Berlin’s “Candy Bomber” encourages women to get behind the controls

Rotation

Lean Into Aviation (3)NEW YORK: For the rare few that might have leftover Halloween candy on hand consider this – one man’s conviction to lift the spirits of children in war-torn Berlin resulted in pilots conducting operations during the Berlin airlift and dropping more than 23 tons of candy across the city.

Now famously known as the “Candy Bomber,” the “Chocolate Flyer” and “Uncle Wiggly Wings” for shaking his wings over Berlin Tempelhof as a signal for kids to look for the candy attached to parachutes fashioned from handkerchiefs, Gail Halvorsen is an aviation legend whose passion for both piloting and the Air Force’s core value of “service before self” still burns bright at 94 years old.

photo (7)

Aviation legend Gail Halvorsen receives Lifetime Achievement In Excellence Award from Lufthansa

But Halvorsen also has a strong belief that women should have the same opportunities in piloting and the aviation business as men. “It is an exciting field, it doesn’t matter what gender you are…just get a hold of those controls,” he tells Runway Girl Network. “There is no reason why young women can’t get out there and get a pilot’s license and see how you like it.”

Halvorsen also recalls that he studied with a number of women at the University of Florida when he was obtaining a masters in aeronautical engineering in the late 1940s and early 1950s. “Women can do it just as well as anyone. Guys don’t have it cornered on how to do it,” says Halvorsen.

He also stresses that women were ferry pilots during World War II and Ameila Earhart “was my hero”.

After concluding the sometimes harrowing missions during the Berlin airlift, Halvorsen and his wife Alta built family that included five children, 24 grandchildren and seven great grandchildren.
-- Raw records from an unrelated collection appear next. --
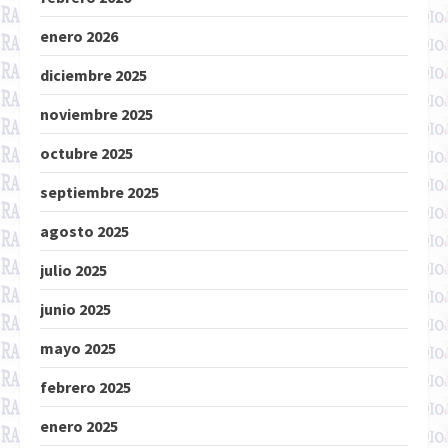
enero 2026
diciembre 2025
noviembre 2025
octubre 2025
septiembre 2025
agosto 2025
julio 2025
junio 2025
mayo 2025
febrero 2025
enero 2025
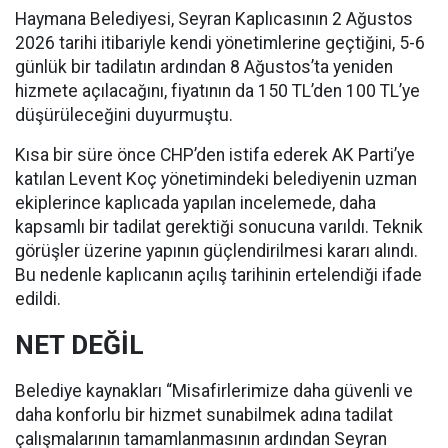
Haymana Belediyesi, Seyran Kaplıcasının 2 Ağustos
2026 tarihi itibariyle kendi yönetimlerine geçtiğini, 5-6
günlük bir tadilatın ardından 8 Ağustos’ta yeniden
hizmete açılacağını, fiyatının da 150 TL’den 100 TL’ye
düşürüleceğini duyurmuştu.
Kısa bir süre önce CHP’den istifa ederek AK Parti’ye
katılan Levent Koç yönetimindeki belediyenin uzman
ekiplerince kaplıcada yapılan incelemede, daha
kapsamlı bir tadilat gerektiği sonucuna varıldı. Teknik
görüşler üzerine yapının güçlendirilmesi kararı alındı.
Bu nedenle kaplıcanın açılış tarihinin ertelendiği ifade
edildi.
NET DEĞİL
Belediye kaynakları “Misafirlerimize daha güvenli ve
daha konforlu bir hizmet sunabilmek adına tadilat
çalışmalarının tamamlanmasının ardından Seyran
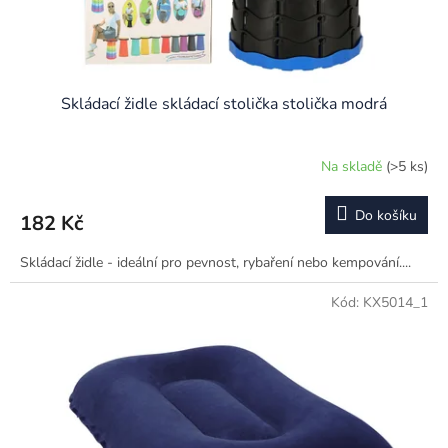
Skládací židle skládací stolička stolička modrá
Na skladě
(>5 ks)
Do košíku
182 Kč
Skládací židle - ideální pro pevnost, rybaření nebo kempování....
Kód:
KX5014_1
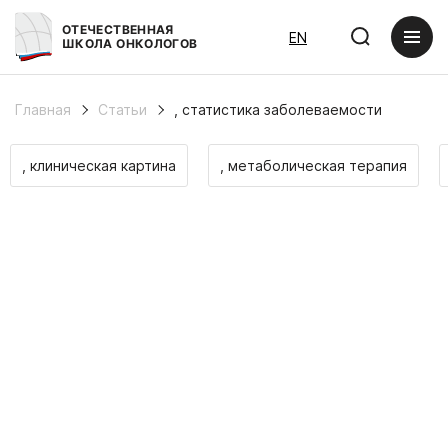
ОТЕЧЕСТВЕННАЯ
EN
ШКОЛА ОНКОЛОГОВ
Главная
Статьи
, статистика заболеваемости
, клиническая картина
, метаболическая терапия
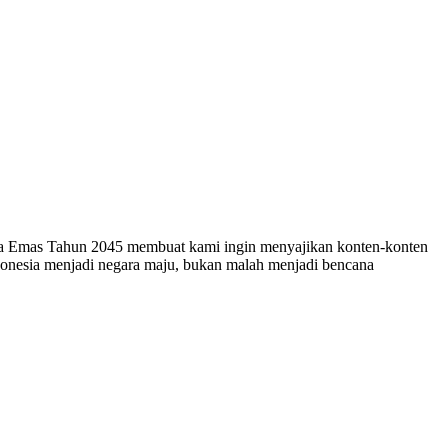
esia Emas Tahun 2045 membuat kami ingin menyajikan konten-konten
ndonesia menjadi negara maju, bukan malah menjadi bencana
One of his sons is a captain for Delta Air Lines and he also has a grandson in the aviation business.

But Uncle Wiggly Wings also says he has “several granddaughters who are interested in becoming pilots”.

In an interesting twist of fate, Halvorsen married his high school sweetheart Lorraine Mitchell after Alta passed away, and she tells Runway Girl Network the two recently took a flight where both pilots were women. “It was a very good landing, they [women] know how to do it,” Lorraine says.
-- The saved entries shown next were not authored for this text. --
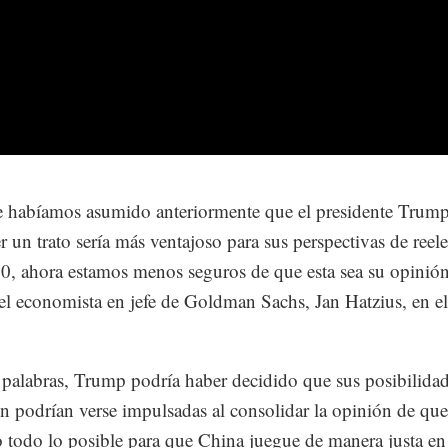
habíamos asumido anteriormente que el presidente Trump
r un trato sería más ventajoso para sus perspectivas de reel
0, ahora estamos menos seguros de que esta sea su opinión
 el economista en jefe de Goldman Sachs, Jan Hatzius, en el
 palabras, Trump podría haber decidido que sus posibilida
ón podrían verse impulsadas al consolidar la opinión de que
 todo lo posible para que China juegue de manera justa en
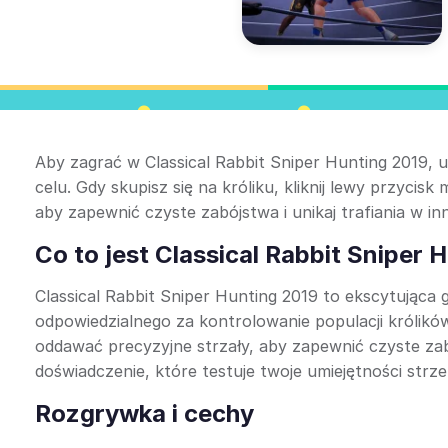
Aby zagrać w Classical Rabbit Sniper Hunting 2019,
celu. Gdy skupisz się na króliku, kliknij lewy przycisk
aby zapewnić czyste zabójstwa i unikaj trafiania w in
Co to jest Classical Rabbit Sniper 
Classical Rabbit Sniper Hunting 2019 to ekscytująca g
odpowiedzialnego za kontrolowanie populacji królików
oddawać precyzyjne strzały, aby zapewnić czyste za
doświadczenie, które testuje twoje umiejętności strze
Rozgrywka i cechy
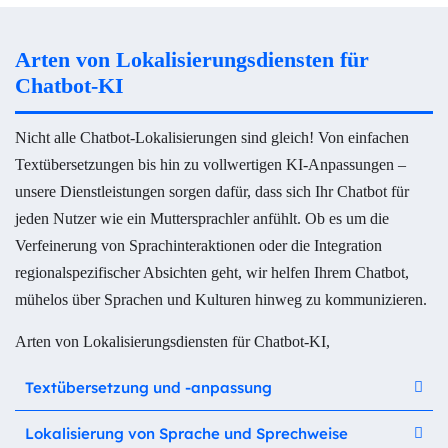
Arten von Lokalisierungsdiensten für
Chatbot-KI
Nicht alle Chatbot-Lokalisierungen sind gleich! Von einfachen
Textübersetzungen bis hin zu vollwertigen KI-Anpassungen –
unsere Dienstleistungen sorgen dafür, dass sich Ihr Chatbot für
jeden Nutzer wie ein Muttersprachler anfühlt. Ob es um die
Verfeinerung von Sprachinteraktionen oder die Integration
regionalspezifischer Absichten geht, wir helfen Ihrem Chatbot,
mühelos über Sprachen und Kulturen hinweg zu kommunizieren.
Arten von Lokalisierungsdiensten für Chatbot-KI,
Textübersetzung und -anpassung
Lokalisierung von Sprache und Sprechweise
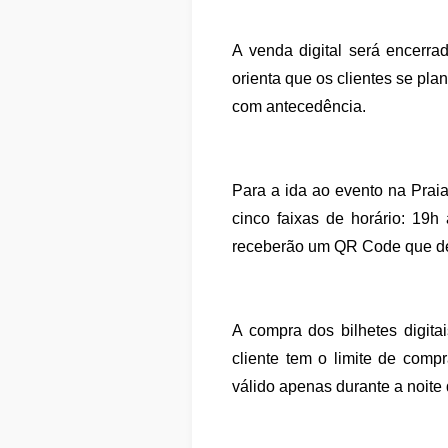
A venda digital será encerr
orienta que os clientes se pla
com antecedência.
Para a ida ao evento na Prai
cinco faixas de horário: 19h
receberão um QR Code que dev
A compra dos bilhetes digita
cliente tem o limite de com
válido apenas durante a noite 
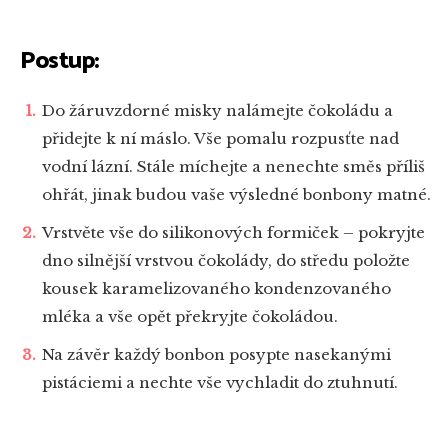
Postup:
Do žáruvzdorné misky nalámejte čokoládu a
přidejte k ní máslo. Vše pomalu rozpusťte nad
vodní lázní. Stále míchejte a nenechte směs příliš
ohřát, jinak budou vaše výsledné bonbony matné.
Vrstvěte vše do silikonových formiček – pokryjte
dno silnější vrstvou čokolády, do středu položte
kousek karamelizovaného kondenzovaného
mléka a vše opět překryjte čokoládou.
Na závěr každý bonbon posypte nasekanými
pistáciemi a nechte vše vychladit do ztuhnutí.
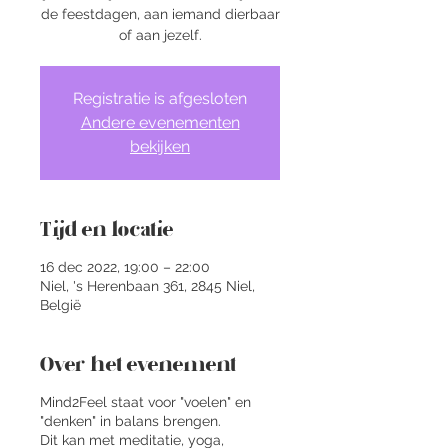
de feestdagen, aan iemand dierbaar
of aan jezelf.
Registratie is afgesloten
Andere evenementen
bekijken
Tijd en locatie
16 dec 2022, 19:00 – 22:00
Niel, 's Herenbaan 361, 2845 Niel,
België
Over het evenement
Mind2Feel staat voor "voelen" en
"denken" in balans brengen.
Dit kan met meditatie, yoga,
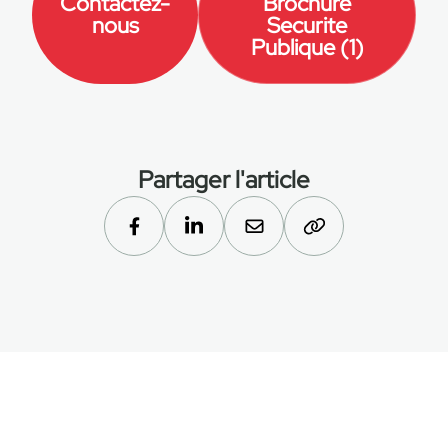
Contactez-
Brochure
nous
Securite
Publique (1)
Partager l'article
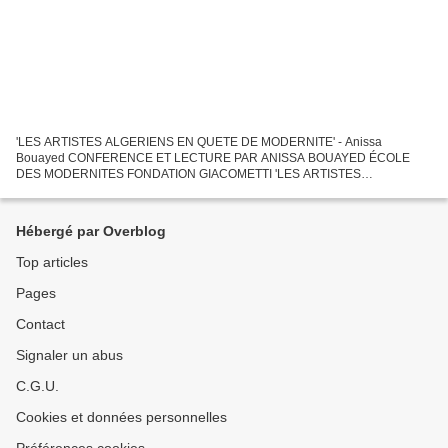
'LES ARTISTES ALGERIENS EN QUETE DE MODERNITE' - Anissa
Bouayed CONFERENCE ET LECTURE PAR ANISSA BOUAYED ÉCOLE
DES MODERNITES FONDATION GIACOMETTI 'LES ARTISTES
ALGERIENS EN QUETE DE MODERNITE' - Anissa Bouayed Le contexte
colonial a été déterminant dans...
Hébergé par Overblog
Top articles
Pages
Contact
Signaler un abus
C.G.U.
Cookies et données personnelles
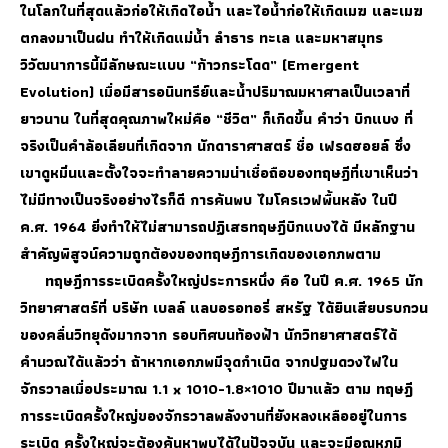
ในโลกในที่สุดแล้วก่อให้เกิดไอน้ำ และไอน้ำก่อให้เกิดเมฆ และเมฆ
ตกลงมาเป็นฝน ทำให้เกิดแม่น้ำ ลำธาร ทะเล และมหาสมุทร
วิวัฒนาการนี้มีลักษณะแบบ “ก้าวกระโดด” (Emergent
Evolution) เมื่อมีสารอนินทรีย์และน้ำปริมาณมหาศาลเป็นเวลาที่
ยาวนาน ในที่สุดคุณภาพใหม่คือ “ชีวิต” ก็เกิดขึ้น คำว่า บิกแบง ที่
จริงเป็นคำล้อเลียนที่เกิดจาก นักดาราศาสตร์ ชื่อ เฟรดฮอยล์ ซึ่ง
เขาดูหมิ่นและตั้งใจจะทำลายความน่าเชื่อถือของทฤษฎีที่เขาเห็นว่า
ไม่มีทางเป็นจริงอย่างไรก็ดี การค้นพบ ไมโครเวฟพื้นหลัง ในปี
ค.ศ. 1964 ยิ่งทำให้ไม่สามารถปฏิเสธทฤษฎีบิกแบงได้ มีหลักฐาน
สำคัญพิสูจน์ความถูกต้องของทฤษฎีการเกิดของเอกภพตาม
ทฤษฎีการระเบิดครั้งใหญ่ประการหนึ่ง คือ ในปี ค.ศ. 1965 นัก
วิทยาศาสตร์ที่ บริษัท เบลล์ แลบอรอทอรี่ สหรัฐ ได้ยินเสียบรบกวน
ของคลื่นวิทยุดังมากจาก รอบทิศบนท้องฟ้า นักวิทยาศาสตร์ได้
คำนวณได้แล้วว่า ถ้าหากเอกภพมีจุดกำเนิด จากปฐมดวงไฟใน
จักรวาลเมื่อประมาณ 1.1 x 1010-1.8×1010 ปีมาแล้ว ตาม ทฤษฎี
การระเบิดครั้งใหญ่ของจักรวาลพลังงานที่ยังหลงเหลืออยู่ในการ
ระเบิด ครั้งใหญ่จะต้องค้นหาพบได้ในปัจจุบัน และจะมีอุณหภูมิ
Halvorsen’s latest honor is receiving the Lifetime Achievement In Excellence Award from Lufthansa for his compassion that eased the suffering of many Berliners during a time when “not only their country was divided, but their city was divided,” said Lufthansa VP of the Americas Juergen Siebenrock during an event to celebrate Halvorsen in New York. “You were basically helping your former enemy recover and survive.”

The Candy Bomber also broke with Air Force protocol during his initial flights that dropped candy to Berlin’s children. While Halvorsen is not an advocate for rule-breaking he does believe that “at some point the occasion might be so important..I did take a chance…when you saw the look in the kids eyes, just when they got the smell of the wrapper, you knew you had to do something and it was not going to hurt anybody.”
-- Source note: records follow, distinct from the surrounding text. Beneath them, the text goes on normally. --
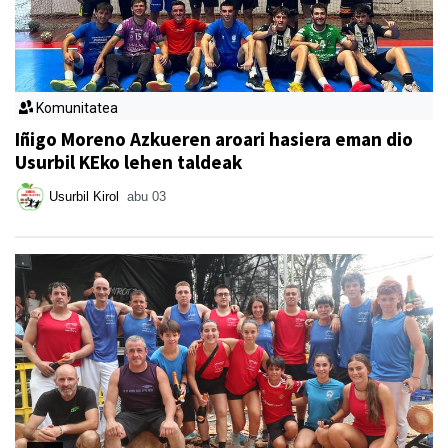
Komunitatea
Iñigo Moreno Azkueren aroari hasiera eman dio
Usurbil KEko lehen taldeak
Usurbil Kirol
abu 03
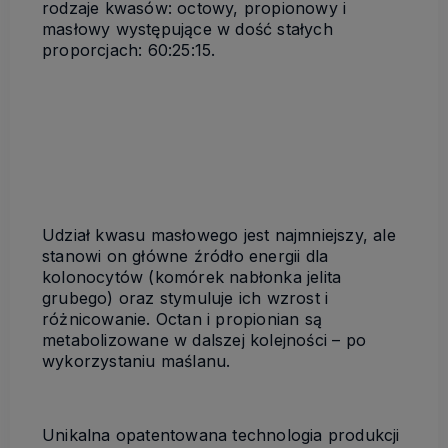
rodzaje kwasów: octowy, propionowy i
masłowy występujące w dość stałych
proporcjach: 60:25:15.
Udział kwasu masłowego jest najmniejszy, ale
stanowi on główne źródło energii dla
kolonocytów (komórek nabłonka jelita
grubego) oraz stymuluje ich wzrost i
różnicowanie. Octan i propionian są
metabolizowane w dalszej kolejności – po
wykorzystaniu maślanu.
Unikalna opatentowana technologia produkcji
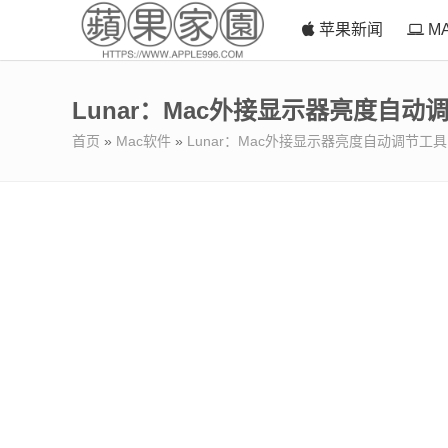
苹果新闻
M
Lunar：Mac外接显示器亮度自动
首页
»
Mac软件
»
Lunar：Mac外接显示器亮度自动调节工具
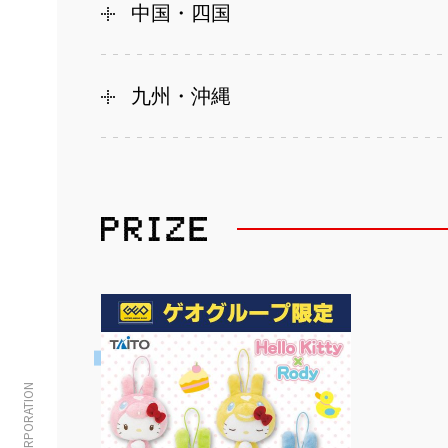
中国・四国
九州・沖縄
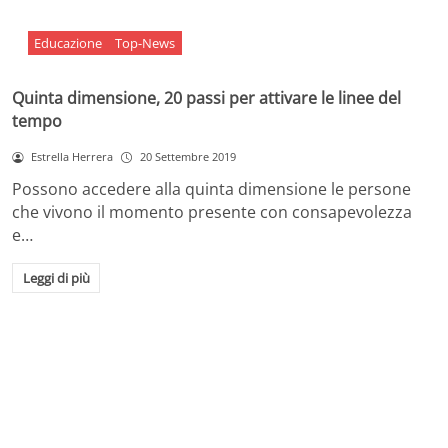
Educazione
Top-News
Quinta dimensione, 20 passi per attivare le linee del
tempo
Estrella Herrera
20 Settembre 2019
Possono accedere alla quinta dimensione le persone
che vivono il momento presente con consapevolezza
e…
Leggi di più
Halvorsen’s commanding General William Tunner saw coverage in the press of the candy drops during the Berlin airlift before his Colonel in charge at the time. As his Colonel called him to discuss the drops, Halvorsen recounts, “I thought I was going to get court martialed.” But the General advised the Colonel, “Don’t chew him out. Let him keep doing it. The General saved my career.”